By now most of you have heard about the untimely death of the one and only Anthony Bourdain. For many of us in the travel community he was the ultimate traveler. For some I am sure he was just another self absorbed TV chef. Those who believe that, in my eyes couldn’t be farther from the truth. Bourdain’s days as a chef (outside of occasional gigs he chose) have long been over. He was a traveler who journeyed the world and took us into places we didn’t think of going, having discussions that even the best so called journalists couldn’t have, and showing us sides of places that we would not have seen otherwise on television.
Add to that, is that he used food many times as the ice breaker to delve further into the cultural mindset of so many places around the world. His actions humanized people that for many were just the other people in a place that many visited as tourists. They came home with no real immersion into the spaces they visited. Bourdain, in his television shows like “No Reservations” on the Travel Channel, and recently his hit show “Parts Unknown” on CNN, made sure that we knew something about the places he visited that probably were not in our tour guides.
Setting Himself Apart
While celebrity chefs were spiking their bleach blonde hair or yelling “bam” when they introduced a new flavor, Bourdain was eating a local meal in a non-descript place in Vietnam with President Obama. He was chasing the shadow of drug addict writer William Seward Burroughs through his dark life in Tangier, Morocco, navigating a tense political situation in Israel while eating with both sides of the conflict, letting you know how important black Americans contribution is to Mississippi Delta culture and food, showing us that tribes in Tanzania are just regular people, highlighting without marginalizing.
In his Okinawa episode of Parts Unknown he tackles the task of the bloody history of the Okinawa people torn between China, Japan, and the US, while navigating delicious offerings from their local cuisine and introducing us to people we would love to eat and drink with. I can go on and on. Having lived in Japan and Thailand and been to Singapore and Vietnam, and Cambodia and Korea and Mexico, and Spain and Morocco and Montreal for example, I can go watch any tourist You Tube video of these places. When Bourdain ventured to these places I was left with a sight of the place that made me yearn to go deeper. To experience things in a different way then the guide books or the famous landmarks or things I had planned. There are areas that you just gotta show up to and see what happens.

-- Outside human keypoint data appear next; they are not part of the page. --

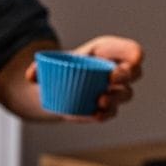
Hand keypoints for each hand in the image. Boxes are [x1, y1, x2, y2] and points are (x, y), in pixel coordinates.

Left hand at [25, 35, 143, 121]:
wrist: (57, 88)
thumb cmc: (61, 69)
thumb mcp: (50, 63)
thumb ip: (38, 67)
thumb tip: (31, 75)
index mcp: (109, 52)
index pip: (132, 51)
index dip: (133, 55)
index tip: (125, 62)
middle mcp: (117, 71)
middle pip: (134, 72)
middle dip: (126, 75)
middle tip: (110, 78)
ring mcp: (114, 91)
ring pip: (125, 94)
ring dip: (115, 97)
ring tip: (101, 100)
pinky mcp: (106, 108)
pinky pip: (110, 113)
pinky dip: (104, 114)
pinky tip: (94, 114)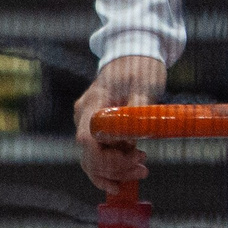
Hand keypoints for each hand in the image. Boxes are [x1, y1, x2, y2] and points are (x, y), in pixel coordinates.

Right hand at [73, 55, 166, 194]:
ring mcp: (88, 123)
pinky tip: (127, 175)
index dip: (105, 160)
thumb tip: (129, 141)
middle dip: (116, 168)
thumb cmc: (140, 66)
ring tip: (142, 169)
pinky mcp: (97, 129)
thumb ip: (135, 113)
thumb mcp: (144, 85)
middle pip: (89, 155)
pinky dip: (112, 167)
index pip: (87, 140)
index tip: (132, 162)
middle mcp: (84, 116)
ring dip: (116, 170)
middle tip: (143, 169)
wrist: (135, 53)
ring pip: (93, 159)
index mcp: (92, 104)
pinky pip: (98, 154)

I felt as if he were talking directly to me and only me at times. With my feelings coming out of his mouth. How does he know me? We have never met. He talks with a vulgar slip at times because sometimes that is the word needed to get to the “real” in a situation. Not every place deserves or should have an upscale well heeled restaurant. A guy with means like “Tony” who champions his immigrant staff, is never too good to get his hands dirty, eats what grandma cooks or what the locals catch and cut, weather at sea or on land, is more than a celeb chef.
An Unpretentious Celebrity
Not a celebrity chef? No. That is too pretentious for Tony Bourdain. He was a celebrity non celebrity. He was the Catcher in the Rye. Like J.D Salinger’s protagonist in that book who hated phonies, Bourdain was the the quintessential celebrity “non-celebrity”. Being snooty, fakeness, elitism that looks down on the proletariat….these are the things that Anthony makes clear he wants no part of across all of his shows; the two aforementioned shows as well as “The Layover“, a Travel Channel fave of mine, and even his beginning show “A Cook’s Tour“. Here he was younger and living the new experience of travel before our eyes and through returning to some of the same places and developing existing relationships abroad, we can see his growth.
For me? His politics were closer to mine than most. I didn’t always take his view but I understood his view when he let it be known. I respected how he shared his life and his struggles with his vices and his maturity over issues that affect us all. He was my fantasy celeb. The one person I would want to meet and hang out with and tell tales and imbibe with. And hang on to his experiences as a real man. A down to earth city boy like myself.
A friend of mine reminded me that you are not supposed to meet people you admire or as some see as their heroes. You will be disappointed more times than not. I believe this is because they have to put on or take off the veil, the facade, the act. The more I hear from those that knew him, he didn’t have a fake bone in him. He did have a darkness. And he struggled with the demons. But this he let us know in all facets of his celebrity, from interviews, to articles, to his show commentary.
Maybe I loved watching him because he wasn’t a celebrity chef. Maybe it was because he tried his best to be just a guy lucky enough to live a great life and be rewarded for it. Ultimately, we may never know if it was all to much, but in the mean time I thank you Mr. Bourdain. I was entertained, excited, intrigued and sometimes enlightened. You were by far the coolest celebrity traveler ever. The shoes are way to big to fill.